* _INFORMATION SUPPLIED_:
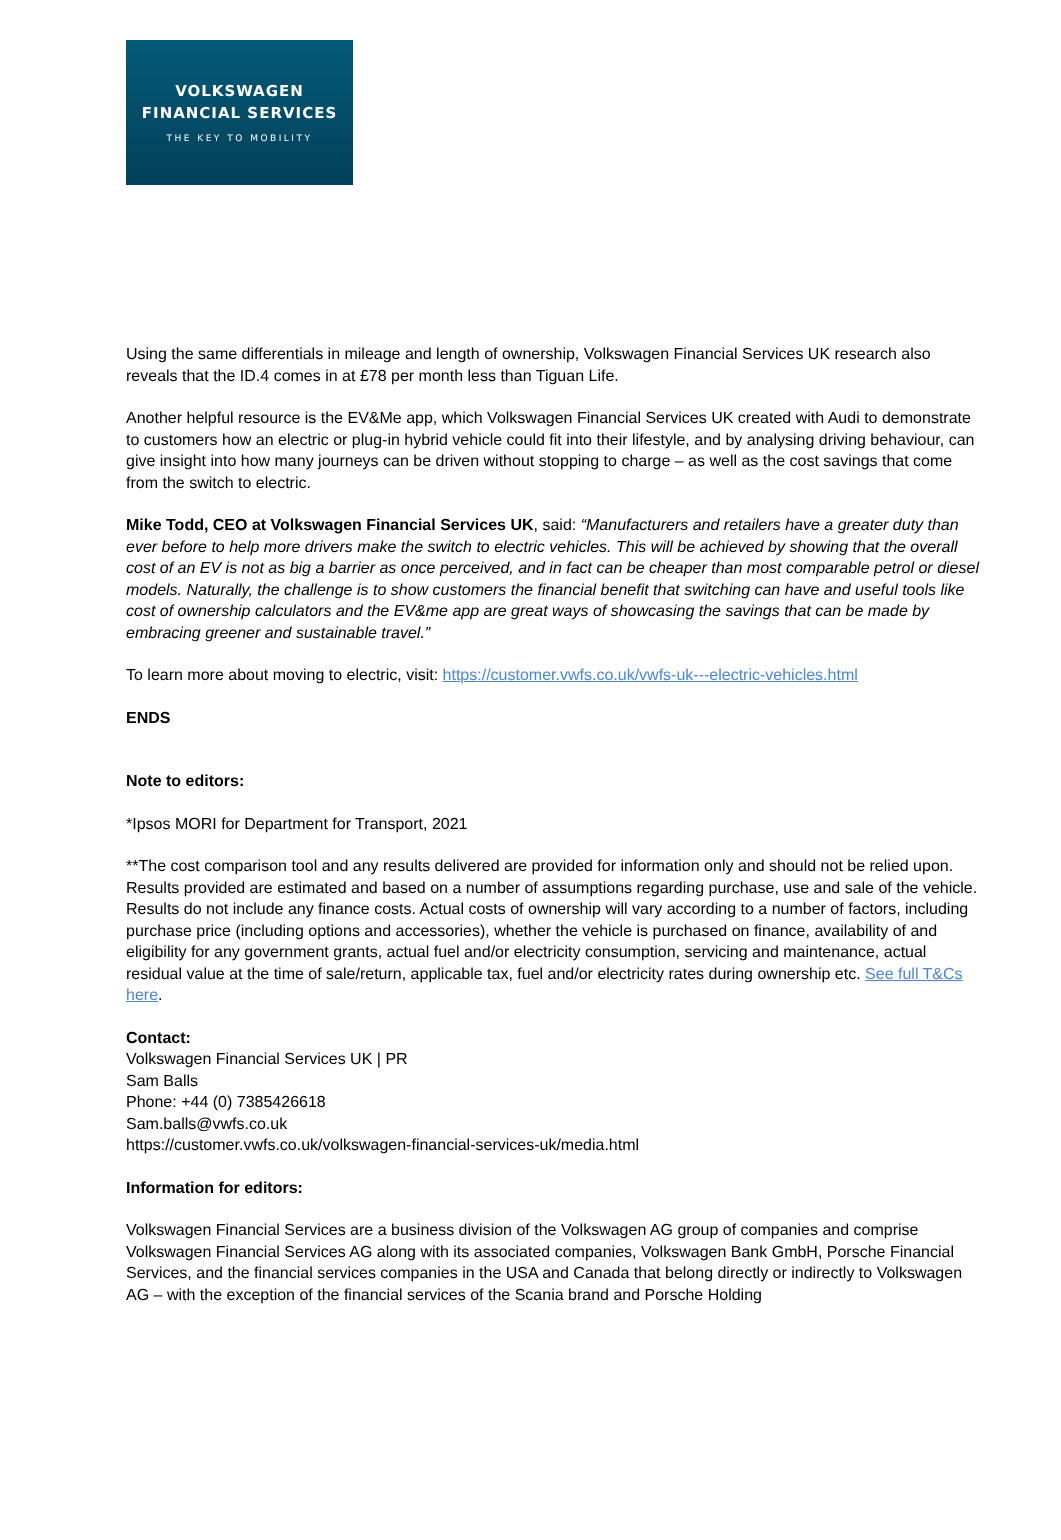VOLKSWAGEN
FINANCIAL SERVICES
THE KEY TO MOBILITY
Using the same differentials in mileage and length of ownership, Volkswagen Financial Services UK research also reveals that the ID.4 comes in at £78 per month less than Tiguan Life.
Another helpful resource is the EV&Me app, which Volkswagen Financial Services UK created with Audi to demonstrate to customers how an electric or plug-in hybrid vehicle could fit into their lifestyle, and by analysing driving behaviour, can give insight into how many journeys can be driven without stopping to charge – as well as the cost savings that come from the switch to electric.
Mike Todd, CEO at Volkswagen Financial Services UK, said: “Manufacturers and retailers have a greater duty than ever before to help more drivers make the switch to electric vehicles. This will be achieved by showing that the overall cost of an EV is not as big a barrier as once perceived, and in fact can be cheaper than most comparable petrol or diesel models. Naturally, the challenge is to show customers the financial benefit that switching can have and useful tools like cost of ownership calculators and the EV&me app are great ways of showcasing the savings that can be made by embracing greener and sustainable travel.”
To learn more about moving to electric, visit: https://customer.vwfs.co.uk/vwfs-uk---electric-vehicles.html
ENDS
Note to editors:
*Ipsos MORI for Department for Transport, 2021
**The cost comparison tool and any results delivered are provided for information only and should not be relied upon. Results provided are estimated and based on a number of assumptions regarding purchase, use and sale of the vehicle. Results do not include any finance costs. Actual costs of ownership will vary according to a number of factors, including purchase price (including options and accessories), whether the vehicle is purchased on finance, availability of and eligibility for any government grants, actual fuel and/or electricity consumption, servicing and maintenance, actual residual value at the time of sale/return, applicable tax, fuel and/or electricity rates during ownership etc. See full T&Cs here.
Contact:
Volkswagen Financial Services UK | PR
Sam Balls
Phone: +44 (0) 7385426618
Sam.balls@vwfs.co.uk
https://customer.vwfs.co.uk/volkswagen-financial-services-uk/media.html
Information for editors:
Volkswagen Financial Services are a business division of the Volkswagen AG group of companies and comprise Volkswagen Financial Services AG along with its associated companies, Volkswagen Bank GmbH, Porsche Financial Services, and the financial services companies in the USA and Canada that belong directly or indirectly to Volkswagen AG – with the exception of the financial services of the Scania brand and Porsche Holding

* _WORK TO COMPLETE_:
Check each line of the records above, and copy those that hold the word "https".

* _WRITTEN ANSWER_:
To learn more about moving to electric, visit: https://customer.vwfs.co.uk/vwfs-uk---electric-vehicles.html
https://customer.vwfs.co.uk/volkswagen-financial-services-uk/media.html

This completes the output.